С головой, полной черно-белых образов, я лежу на кровати поверх покрывала с динозаврами. Держу руки прижатыми к телу, немного расставив ноги, как солдат в стойке «вольно», пальто – это мои доспехи. Сегодня в школе мы говорили про Вторую мировую войну и смотрели о ней фильм по каналу «Школа ТВ». У меня опять встает ком в горле. Я вновь вижу евреев, лежащих друг на друге, как кусочки бифштекса, обритые головы фрицев в машинах – они похожи на ощипанные задницы наших кур-несушек: такие же розовые и с черной щетинкой. Как только у одной из кур начинается приступ выщипывания перьев, никто в курятнике не остается в стороне.

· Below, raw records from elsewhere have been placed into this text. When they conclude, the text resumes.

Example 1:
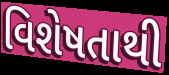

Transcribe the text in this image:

વિશેષતાથી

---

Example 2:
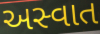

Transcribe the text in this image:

અસ્વાત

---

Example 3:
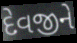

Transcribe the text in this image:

દેવજીને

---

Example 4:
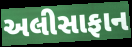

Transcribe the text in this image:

અલીસાફાન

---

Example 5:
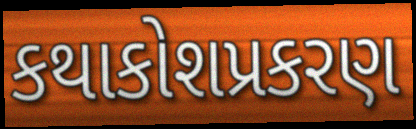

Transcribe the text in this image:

કથાકોશપ્રકરણ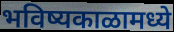
भविष्यकाळामध्येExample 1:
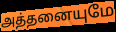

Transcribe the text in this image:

அத்தனையுமே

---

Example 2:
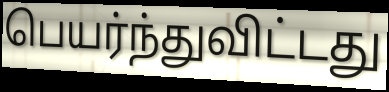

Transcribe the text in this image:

பெயர்ந்துவிட்டது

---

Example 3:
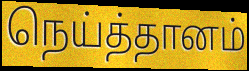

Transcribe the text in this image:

நெய்த்தானம்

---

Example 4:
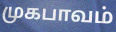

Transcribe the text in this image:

முகபாவம்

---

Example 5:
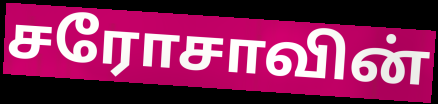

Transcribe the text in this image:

சரோசாவின்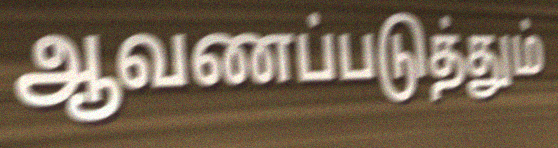
ஆவணப்படுத்தும்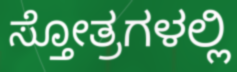
ಸ್ತೋತ್ರಗಳಲ್ಲಿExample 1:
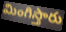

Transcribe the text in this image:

మింగిస్తారు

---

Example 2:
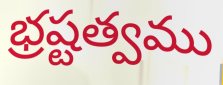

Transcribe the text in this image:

భ్రష్టత్వము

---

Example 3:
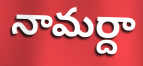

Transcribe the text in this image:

నామర్దా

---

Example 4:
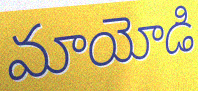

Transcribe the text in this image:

మాయోడి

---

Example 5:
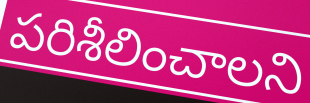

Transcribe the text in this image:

పరిశీలించాలని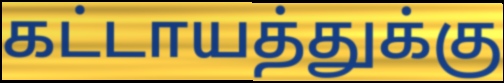
கட்டாயத்துக்கு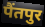
पैंतपुरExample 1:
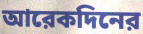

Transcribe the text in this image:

আরেকদিনের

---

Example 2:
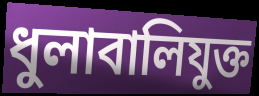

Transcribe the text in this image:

ধুলাবালিযুক্ত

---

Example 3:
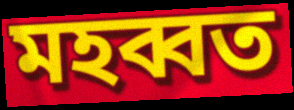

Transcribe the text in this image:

মহব্বত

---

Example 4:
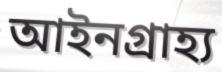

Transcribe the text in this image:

আইনগ্রাহ্য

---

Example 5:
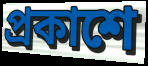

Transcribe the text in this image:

প্রকাশে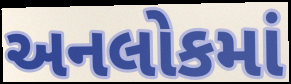
અનલોકમાંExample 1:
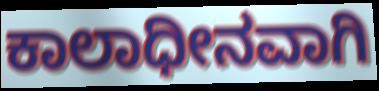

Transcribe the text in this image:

ಕಾಲಾಧೀನವಾಗಿ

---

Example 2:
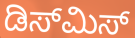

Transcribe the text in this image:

ಡಿಸ್‌ಮಿಸ್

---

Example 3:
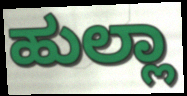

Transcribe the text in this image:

ಹುಲ್ಲಾ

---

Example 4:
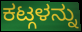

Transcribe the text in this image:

ಕಟ್ಗಳನ್ನು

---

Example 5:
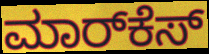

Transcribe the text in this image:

ಮಾರ್‌ಕೆಸ್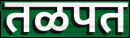
तळपत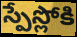
స్పేస్లోకి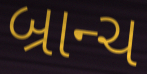
બ્રાન્ચ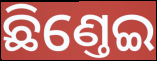
ଛିଣ୍ତେଇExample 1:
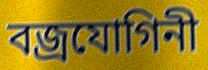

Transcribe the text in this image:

বজ্ৰযোগিনী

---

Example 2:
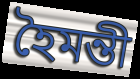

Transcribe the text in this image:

হৈমন্তী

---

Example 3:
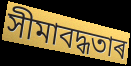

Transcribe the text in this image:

সীমাবদ্ধতাৰ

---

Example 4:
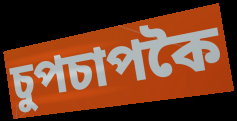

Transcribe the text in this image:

Я приподнимаюсь на матрасе и отковыриваю одну из звездочек на скошенном потолке. Отец уже убрал несколько из них – он делает это каждый раз, когда я приношу домой плохие оценки и приходит его очередь желать мне спокойной ночи. Раньше он всегда придумывал историю о мальчике Янчье-бедокуре. Янчье всегда делает то, что нельзя. Но теперь либо Янчье стал хорошим мальчиком и его не нужно больше наказывать, либо отец просто забывает рассказать мне о нем.
– А где Янчье? – спрашивала я.
– Он устал и сокрушен горем.
Я сразу понимаю, что на самом деле это голова отца устала и сокрушена горем, потому что Янчье живет в ней.
– А он вернется?
– Не стоит на это рассчитывать, – ответил отец с тревогой в голосе.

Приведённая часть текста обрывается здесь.